◆ ASSIGNMENT
Can you transcribe every record below exactly as it appears?

####

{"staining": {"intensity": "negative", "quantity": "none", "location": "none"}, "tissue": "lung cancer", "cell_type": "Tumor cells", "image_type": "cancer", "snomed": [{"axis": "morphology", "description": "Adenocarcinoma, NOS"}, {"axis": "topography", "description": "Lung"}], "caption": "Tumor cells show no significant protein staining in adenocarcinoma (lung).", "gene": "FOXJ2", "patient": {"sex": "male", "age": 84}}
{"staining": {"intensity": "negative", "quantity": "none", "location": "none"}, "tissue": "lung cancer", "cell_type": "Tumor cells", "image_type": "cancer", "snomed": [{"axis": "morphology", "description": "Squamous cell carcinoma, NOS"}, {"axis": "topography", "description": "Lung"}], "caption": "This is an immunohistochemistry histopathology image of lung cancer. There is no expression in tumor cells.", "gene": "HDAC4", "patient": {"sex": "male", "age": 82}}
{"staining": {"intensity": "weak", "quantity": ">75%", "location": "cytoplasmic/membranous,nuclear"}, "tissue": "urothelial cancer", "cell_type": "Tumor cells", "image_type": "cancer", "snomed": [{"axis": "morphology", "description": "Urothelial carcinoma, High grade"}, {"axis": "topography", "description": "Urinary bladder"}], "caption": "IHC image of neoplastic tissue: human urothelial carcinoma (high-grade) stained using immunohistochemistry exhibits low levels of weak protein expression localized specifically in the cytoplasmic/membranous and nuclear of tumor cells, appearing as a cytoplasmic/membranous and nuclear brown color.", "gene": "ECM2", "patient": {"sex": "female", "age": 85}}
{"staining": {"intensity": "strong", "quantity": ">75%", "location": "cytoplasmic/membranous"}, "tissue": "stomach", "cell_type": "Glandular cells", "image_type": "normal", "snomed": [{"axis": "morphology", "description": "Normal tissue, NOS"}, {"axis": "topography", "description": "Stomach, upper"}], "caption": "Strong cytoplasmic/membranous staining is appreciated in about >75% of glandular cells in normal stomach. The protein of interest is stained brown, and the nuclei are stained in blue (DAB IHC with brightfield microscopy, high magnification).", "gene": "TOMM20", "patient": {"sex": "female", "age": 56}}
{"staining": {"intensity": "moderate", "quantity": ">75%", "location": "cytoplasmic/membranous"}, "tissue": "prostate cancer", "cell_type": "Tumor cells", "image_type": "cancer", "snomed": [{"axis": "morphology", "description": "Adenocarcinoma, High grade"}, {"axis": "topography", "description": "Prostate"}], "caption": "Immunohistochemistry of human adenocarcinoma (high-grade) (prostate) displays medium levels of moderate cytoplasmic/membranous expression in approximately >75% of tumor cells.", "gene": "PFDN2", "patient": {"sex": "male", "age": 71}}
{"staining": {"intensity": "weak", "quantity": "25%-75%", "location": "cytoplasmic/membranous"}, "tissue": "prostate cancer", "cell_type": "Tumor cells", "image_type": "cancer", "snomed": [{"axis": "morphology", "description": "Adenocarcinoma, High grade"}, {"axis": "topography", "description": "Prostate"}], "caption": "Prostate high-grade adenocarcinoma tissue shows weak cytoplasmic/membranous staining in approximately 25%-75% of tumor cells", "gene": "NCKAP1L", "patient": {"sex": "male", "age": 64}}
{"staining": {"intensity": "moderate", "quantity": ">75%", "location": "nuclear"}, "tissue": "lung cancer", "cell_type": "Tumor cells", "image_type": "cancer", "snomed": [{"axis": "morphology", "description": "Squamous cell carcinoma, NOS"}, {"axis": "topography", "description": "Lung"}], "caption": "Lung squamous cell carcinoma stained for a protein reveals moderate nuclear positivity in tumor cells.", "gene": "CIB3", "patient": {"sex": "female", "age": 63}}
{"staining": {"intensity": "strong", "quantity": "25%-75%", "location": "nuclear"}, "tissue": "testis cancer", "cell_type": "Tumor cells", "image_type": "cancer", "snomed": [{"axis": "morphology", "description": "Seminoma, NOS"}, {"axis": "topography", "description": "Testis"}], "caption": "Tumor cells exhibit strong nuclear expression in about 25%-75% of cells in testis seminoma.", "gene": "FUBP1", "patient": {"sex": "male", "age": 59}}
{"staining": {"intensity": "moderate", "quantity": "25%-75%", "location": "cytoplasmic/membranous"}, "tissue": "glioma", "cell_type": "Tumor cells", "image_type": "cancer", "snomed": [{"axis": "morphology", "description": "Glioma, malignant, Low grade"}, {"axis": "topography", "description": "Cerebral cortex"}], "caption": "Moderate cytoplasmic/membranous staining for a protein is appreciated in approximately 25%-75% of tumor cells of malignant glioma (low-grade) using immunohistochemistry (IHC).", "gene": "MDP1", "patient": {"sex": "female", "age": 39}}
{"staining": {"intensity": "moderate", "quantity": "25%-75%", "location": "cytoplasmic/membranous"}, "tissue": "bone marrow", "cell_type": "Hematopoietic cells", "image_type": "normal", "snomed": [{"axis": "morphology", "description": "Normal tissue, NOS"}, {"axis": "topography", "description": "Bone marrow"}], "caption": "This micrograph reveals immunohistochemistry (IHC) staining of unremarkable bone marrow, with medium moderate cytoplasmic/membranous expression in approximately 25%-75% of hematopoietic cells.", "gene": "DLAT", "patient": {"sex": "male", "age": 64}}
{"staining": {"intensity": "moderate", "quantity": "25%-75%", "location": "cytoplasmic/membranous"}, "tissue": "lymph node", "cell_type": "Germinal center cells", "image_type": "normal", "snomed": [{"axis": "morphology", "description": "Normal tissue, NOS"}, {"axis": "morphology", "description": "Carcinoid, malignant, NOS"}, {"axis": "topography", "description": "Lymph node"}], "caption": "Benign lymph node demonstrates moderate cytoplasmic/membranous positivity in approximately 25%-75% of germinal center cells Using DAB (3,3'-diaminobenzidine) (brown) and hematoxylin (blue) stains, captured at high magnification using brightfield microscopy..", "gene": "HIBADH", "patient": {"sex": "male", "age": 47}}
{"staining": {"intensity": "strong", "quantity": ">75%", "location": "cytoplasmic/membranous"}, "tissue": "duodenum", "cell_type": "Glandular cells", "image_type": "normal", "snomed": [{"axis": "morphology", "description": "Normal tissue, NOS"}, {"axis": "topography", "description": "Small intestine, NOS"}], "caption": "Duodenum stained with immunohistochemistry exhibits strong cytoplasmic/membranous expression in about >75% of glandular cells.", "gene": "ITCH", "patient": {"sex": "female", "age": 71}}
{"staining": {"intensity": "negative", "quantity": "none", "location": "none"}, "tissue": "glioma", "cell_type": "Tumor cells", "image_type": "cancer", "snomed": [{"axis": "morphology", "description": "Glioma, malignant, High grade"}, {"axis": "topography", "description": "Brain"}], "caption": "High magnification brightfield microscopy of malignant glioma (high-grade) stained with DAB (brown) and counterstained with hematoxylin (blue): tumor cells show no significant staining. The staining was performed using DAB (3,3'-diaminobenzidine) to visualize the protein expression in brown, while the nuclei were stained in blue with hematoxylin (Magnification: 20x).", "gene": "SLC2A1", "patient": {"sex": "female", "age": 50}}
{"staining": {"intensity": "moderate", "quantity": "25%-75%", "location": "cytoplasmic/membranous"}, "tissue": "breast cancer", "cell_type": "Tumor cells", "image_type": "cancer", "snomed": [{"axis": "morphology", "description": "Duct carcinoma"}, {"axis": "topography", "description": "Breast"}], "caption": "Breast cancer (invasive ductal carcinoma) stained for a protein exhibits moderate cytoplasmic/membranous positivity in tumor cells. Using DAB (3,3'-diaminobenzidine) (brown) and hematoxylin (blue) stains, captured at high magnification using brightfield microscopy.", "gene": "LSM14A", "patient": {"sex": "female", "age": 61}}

####

◆ THE COMPLETED TASK
{"staining": {"intensity": "negative", "quantity": "none", "location": "none"}, "tissue": "lung cancer", "cell_type": "Tumor cells", "image_type": "cancer", "snomed": [{"axis": "morphology", "description": "Adenocarcinoma, NOS"}, {"axis": "topography", "description": "Lung"}], "caption": "Tumor cells show no significant protein staining in adenocarcinoma (lung).", "gene": "FOXJ2", "patient": {"sex": "male", "age": 84}}
{"staining": {"intensity": "negative", "quantity": "none", "location": "none"}, "tissue": "lung cancer", "cell_type": "Tumor cells", "image_type": "cancer", "snomed": [{"axis": "morphology", "description": "Squamous cell carcinoma, NOS"}, {"axis": "topography", "description": "Lung"}], "caption": "This is an immunohistochemistry histopathology image of lung cancer. There is no expression in tumor cells.", "gene": "HDAC4", "patient": {"sex": "male", "age": 82}}
{"staining": {"intensity": "weak", "quantity": ">75%", "location": "cytoplasmic/membranous,nuclear"}, "tissue": "urothelial cancer", "cell_type": "Tumor cells", "image_type": "cancer", "snomed": [{"axis": "morphology", "description": "Urothelial carcinoma, High grade"}, {"axis": "topography", "description": "Urinary bladder"}], "caption": "IHC image of neoplastic tissue: human urothelial carcinoma (high-grade) stained using immunohistochemistry exhibits low levels of weak protein expression localized specifically in the cytoplasmic/membranous and nuclear of tumor cells, appearing as a cytoplasmic/membranous and nuclear brown color.", "gene": "ECM2", "patient": {"sex": "female", "age": 85}}
{"staining": {"intensity": "strong", "quantity": ">75%", "location": "cytoplasmic/membranous"}, "tissue": "stomach", "cell_type": "Glandular cells", "image_type": "normal", "snomed": [{"axis": "morphology", "description": "Normal tissue, NOS"}, {"axis": "topography", "description": "Stomach, upper"}], "caption": "Strong cytoplasmic/membranous staining is appreciated in about >75% of glandular cells in normal stomach. The protein of interest is stained brown, and the nuclei are stained in blue (DAB IHC with brightfield microscopy, high magnification).", "gene": "TOMM20", "patient": {"sex": "female", "age": 56}}
{"staining": {"intensity": "moderate", "quantity": ">75%", "location": "cytoplasmic/membranous"}, "tissue": "prostate cancer", "cell_type": "Tumor cells", "image_type": "cancer", "snomed": [{"axis": "morphology", "description": "Adenocarcinoma, High grade"}, {"axis": "topography", "description": "Prostate"}], "caption": "Immunohistochemistry of human adenocarcinoma (high-grade) (prostate) displays medium levels of moderate cytoplasmic/membranous expression in approximately >75% of tumor cells.", "gene": "PFDN2", "patient": {"sex": "male", "age": 71}}
{"staining": {"intensity": "weak", "quantity": "25%-75%", "location": "cytoplasmic/membranous"}, "tissue": "prostate cancer", "cell_type": "Tumor cells", "image_type": "cancer", "snomed": [{"axis": "morphology", "description": "Adenocarcinoma, High grade"}, {"axis": "topography", "description": "Prostate"}], "caption": "Prostate high-grade adenocarcinoma tissue shows weak cytoplasmic/membranous staining in approximately 25%-75% of tumor cells", "gene": "NCKAP1L", "patient": {"sex": "male", "age": 64}}
{"staining": {"intensity": "moderate", "quantity": ">75%", "location": "nuclear"}, "tissue": "lung cancer", "cell_type": "Tumor cells", "image_type": "cancer", "snomed": [{"axis": "morphology", "description": "Squamous cell carcinoma, NOS"}, {"axis": "topography", "description": "Lung"}], "caption": "Lung squamous cell carcinoma stained for a protein reveals moderate nuclear positivity in tumor cells.", "gene": "CIB3", "patient": {"sex": "female", "age": 63}}
{"staining": {"intensity": "strong", "quantity": "25%-75%", "location": "nuclear"}, "tissue": "testis cancer", "cell_type": "Tumor cells", "image_type": "cancer", "snomed": [{"axis": "morphology", "description": "Seminoma, NOS"}, {"axis": "topography", "description": "Testis"}], "caption": "Tumor cells exhibit strong nuclear expression in about 25%-75% of cells in testis seminoma.", "gene": "FUBP1", "patient": {"sex": "male", "age": 59}}
{"staining": {"intensity": "moderate", "quantity": "25%-75%", "location": "cytoplasmic/membranous"}, "tissue": "glioma", "cell_type": "Tumor cells", "image_type": "cancer", "snomed": [{"axis": "morphology", "description": "Glioma, malignant, Low grade"}, {"axis": "topography", "description": "Cerebral cortex"}], "caption": "Moderate cytoplasmic/membranous staining for a protein is appreciated in approximately 25%-75% of tumor cells of malignant glioma (low-grade) using immunohistochemistry (IHC).", "gene": "MDP1", "patient": {"sex": "female", "age": 39}}
{"staining": {"intensity": "moderate", "quantity": "25%-75%", "location": "cytoplasmic/membranous"}, "tissue": "bone marrow", "cell_type": "Hematopoietic cells", "image_type": "normal", "snomed": [{"axis": "morphology", "description": "Normal tissue, NOS"}, {"axis": "topography", "description": "Bone marrow"}], "caption": "This micrograph reveals immunohistochemistry (IHC) staining of unremarkable bone marrow, with medium moderate cytoplasmic/membranous expression in approximately 25%-75% of hematopoietic cells.", "gene": "DLAT", "patient": {"sex": "male", "age": 64}}
{"staining": {"intensity": "moderate", "quantity": "25%-75%", "location": "cytoplasmic/membranous"}, "tissue": "lymph node", "cell_type": "Germinal center cells", "image_type": "normal", "snomed": [{"axis": "morphology", "description": "Normal tissue, NOS"}, {"axis": "morphology", "description": "Carcinoid, malignant, NOS"}, {"axis": "topography", "description": "Lymph node"}], "caption": "Benign lymph node demonstrates moderate cytoplasmic/membranous positivity in approximately 25%-75% of germinal center cells Using DAB (3,3'-diaminobenzidine) (brown) and hematoxylin (blue) stains, captured at high magnification using brightfield microscopy..", "gene": "HIBADH", "patient": {"sex": "male", "age": 47}}
{"staining": {"intensity": "strong", "quantity": ">75%", "location": "cytoplasmic/membranous"}, "tissue": "duodenum", "cell_type": "Glandular cells", "image_type": "normal", "snomed": [{"axis": "morphology", "description": "Normal tissue, NOS"}, {"axis": "topography", "description": "Small intestine, NOS"}], "caption": "Duodenum stained with immunohistochemistry exhibits strong cytoplasmic/membranous expression in about >75% of glandular cells.", "gene": "ITCH", "patient": {"sex": "female", "age": 71}}
{"staining": {"intensity": "negative", "quantity": "none", "location": "none"}, "tissue": "glioma", "cell_type": "Tumor cells", "image_type": "cancer", "snomed": [{"axis": "morphology", "description": "Glioma, malignant, High grade"}, {"axis": "topography", "description": "Brain"}], "caption": "High magnification brightfield microscopy of malignant glioma (high-grade) stained with DAB (brown) and counterstained with hematoxylin (blue): tumor cells show no significant staining. The staining was performed using DAB (3,3'-diaminobenzidine) to visualize the protein expression in brown, while the nuclei were stained in blue with hematoxylin (Magnification: 20x).", "gene": "SLC2A1", "patient": {"sex": "female", "age": 50}}
{"staining": {"intensity": "moderate", "quantity": "25%-75%", "location": "cytoplasmic/membranous"}, "tissue": "breast cancer", "cell_type": "Tumor cells", "image_type": "cancer", "snomed": [{"axis": "morphology", "description": "Duct carcinoma"}, {"axis": "topography", "description": "Breast"}], "caption": "Breast cancer (invasive ductal carcinoma) stained for a protein exhibits moderate cytoplasmic/membranous positivity in tumor cells. Using DAB (3,3'-diaminobenzidine) (brown) and hematoxylin (blue) stains, captured at high magnification using brightfield microscopy.", "gene": "LSM14A", "patient": {"sex": "female", "age": 61}}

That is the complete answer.